Relation to Measles Virus Infection

Andre' J. Nahmias, MD; Dorothy Griffith, MD; Carl Salsbury, MD; Kosaku Yoshida, MD

JAMA. 1967;201(10):729-734.


Abstract

An infant girl with persistent lymphopenia was found to have plasma cells in her bone marrow and, for her age, normal amounts of immunoglobulins (IgA, IgG, and IgM) in her serum. She died at age 4 months from giant cell pneumonia proven to be due to measles virus. Postmortem examination revealed no identifiable thymus. There was an almost complete absence of small lymphocytes in the lymph nodes, spleen, and intestines, but plasma cells were present in these tissues. Two sisters who had died earlier of pneumonitis—one with giant cell pneumonia— also had the same type of immunological defect. Since the Swiss type of thymic aplasia is associated with absent plasma cells and agammaglobulinemia, these patients belong to a variant of this syndrome which points to a dissociation between the development of lymphocytes and plasma cells.
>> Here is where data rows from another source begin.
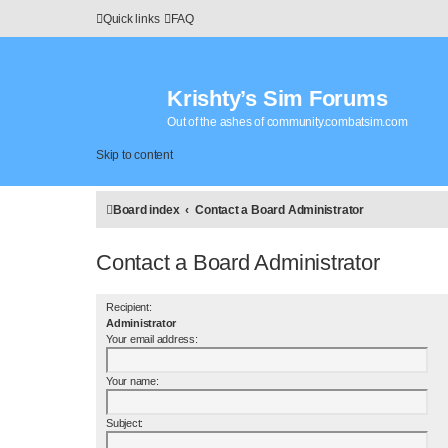
Quick links
FAQ
Krishty’s Sim Forums
Out of the ashes of community.combatsim.com
Skip to content
Board index
Contact a Board Administrator
Contact a Board Administrator
Recipient:
Administrator
Your email address:
Your name:
Subject: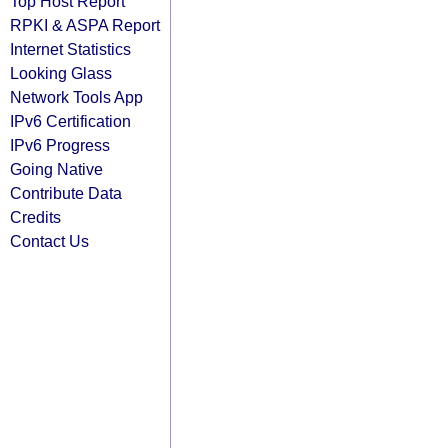
Top Host Report
RPKI & ASPA Report
Internet Statistics
Looking Glass
Network Tools App
IPv6 Certification
IPv6 Progress
Going Native
Contribute Data
Credits
Contact Us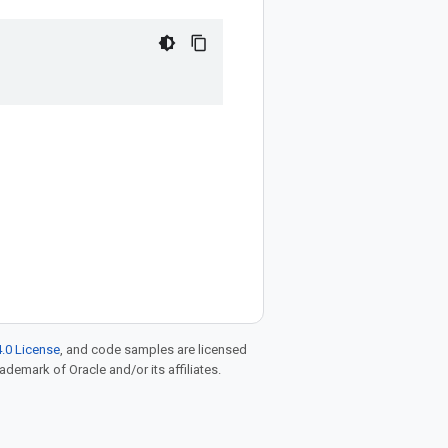
.0 License
, and code samples are licensed
rademark of Oracle and/or its affiliates.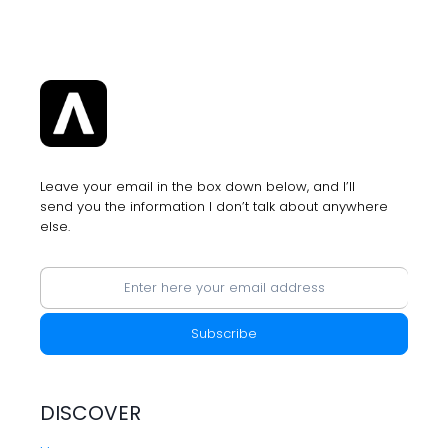
YOU
WILL
GET
MORE
ADS
SERVED
BY
APPLE
Leave your email in the box down below, and I’ll
send you the information I don’t talk about anywhere
else.
DISCOVER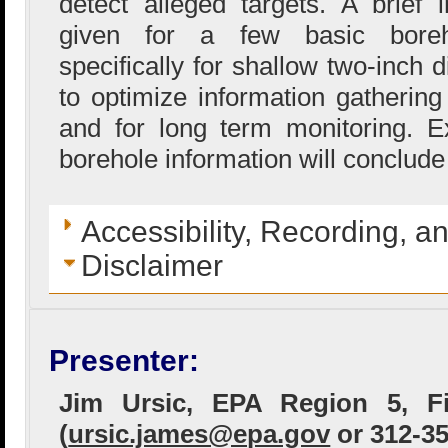
detect alleged targets. A brief i
given for a few basic boreh
specifically for shallow two-inch 
to optimize information gathering
and for long term monitoring. 
borehole information will conclude
Accessibility, Recording, a
Disclaimer
Presenter:
Jim Ursic, EPA Region 5, Fi
(
ursic.james@epa.gov
or 312-35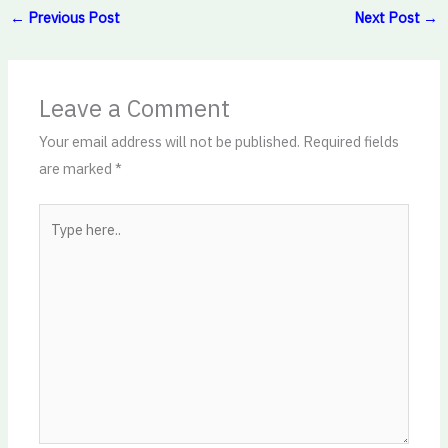
←
Previous Post
Next Post
→
Leave a Comment
Your email address will not be published.
Required fields
are marked
*
Type
here..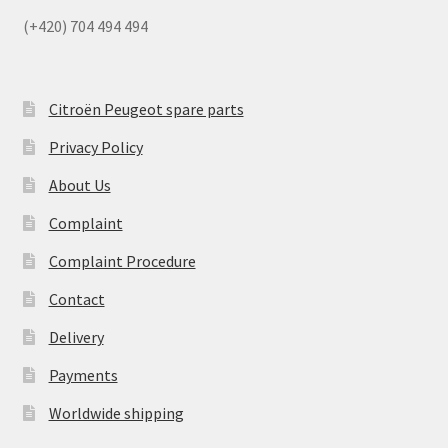
(+420) 704 494 494
Citroën Peugeot spare parts
Privacy Policy
About Us
Complaint
Complaint Procedure
Contact
Delivery
Payments
Worldwide shipping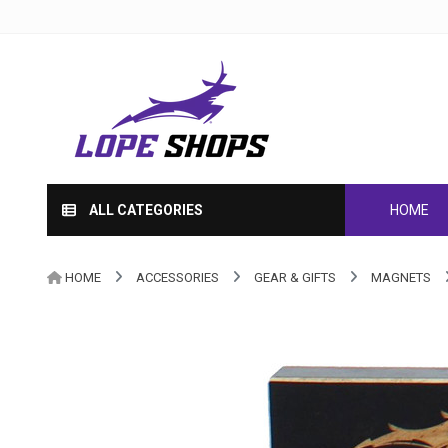
ALL CATEGORIES
HOME
HOME
ACCESSORIES
GEAR & GIFTS
MAGNETS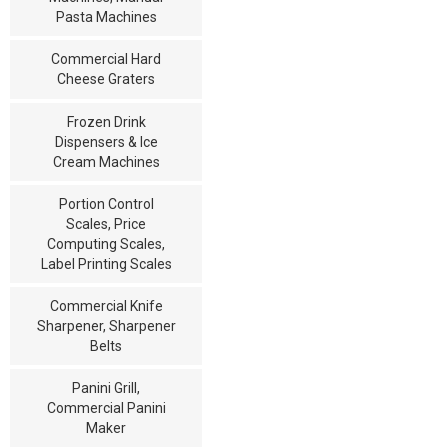
Pasta Machines
Commercial Hard
Cheese Graters
Frozen Drink
Dispensers & Ice
Cream Machines
Portion Control
Scales, Price
Computing Scales,
Label Printing Scales
Commercial Knife
Sharpener, Sharpener
Belts
Panini Grill,
Commercial Panini
Maker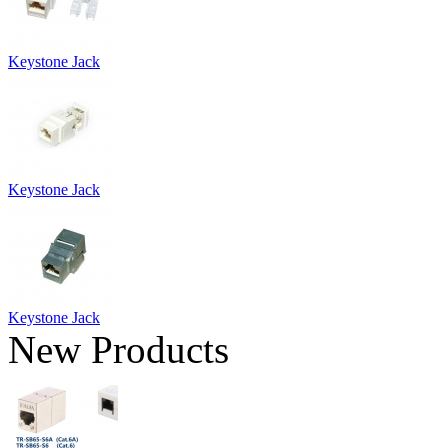
Keystone Jack
Keystone Jack
Keystone Jack
New Products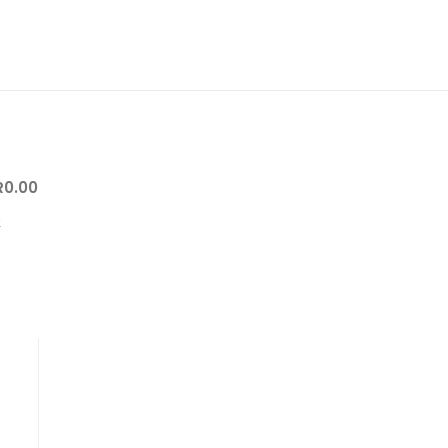
R
0.00
0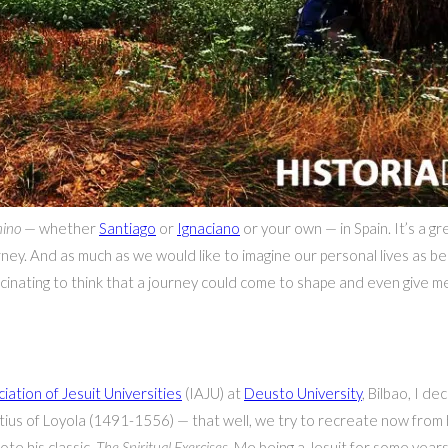
ino
— whether
Santiago
or
Ignaciano
or your own — in Spain. It’s a g
ney. And as much as we would like to imagine our personal lives as bei
fascinating to think that a journey could come to shape and even give 
iation of Jesuit Universities
(IAJU) at
Deusto University
, Bilbao, I d
atius of Loyola (1491-1556) — that well, we try to recreate now from 
e his classic,
The Spiritual Exercises
. Me being a Jesuit for some years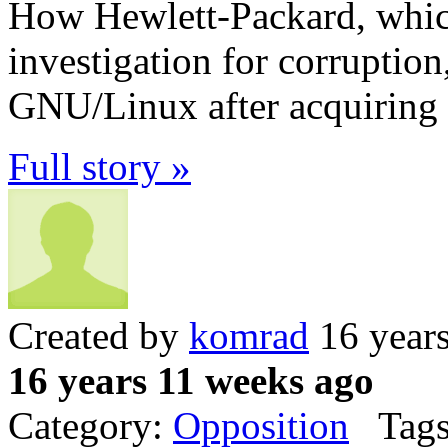
How Hewlett-Packard, which
investigation for corruptio
GNU/Linux after acquiring
Full story »
Created by
komrad
16 year
16 years 11 weeks ago
Category:
Opposition
Tags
The increased susceptibility of two of the three infants to measles infection and other clinical and laboratory observations suggests that lymphocytes play an important role in host resistance to this viral infection.



Author Affiliations

From the departments of pediatrics, preventive medicine, and pathology, Emory University School of Medicine, and Grady Memorial Hospital, Atlanta. Dr. Nahmias is the recipient of a Career Development Award from the US Public Health Service.


Footnotes

Read in part before the Southern Society for Pediatric Research, Norman, Okla, Nov 12, 1966.

Reprint requests to 59 Butler St SE, Atlanta (Dr. Nahmias).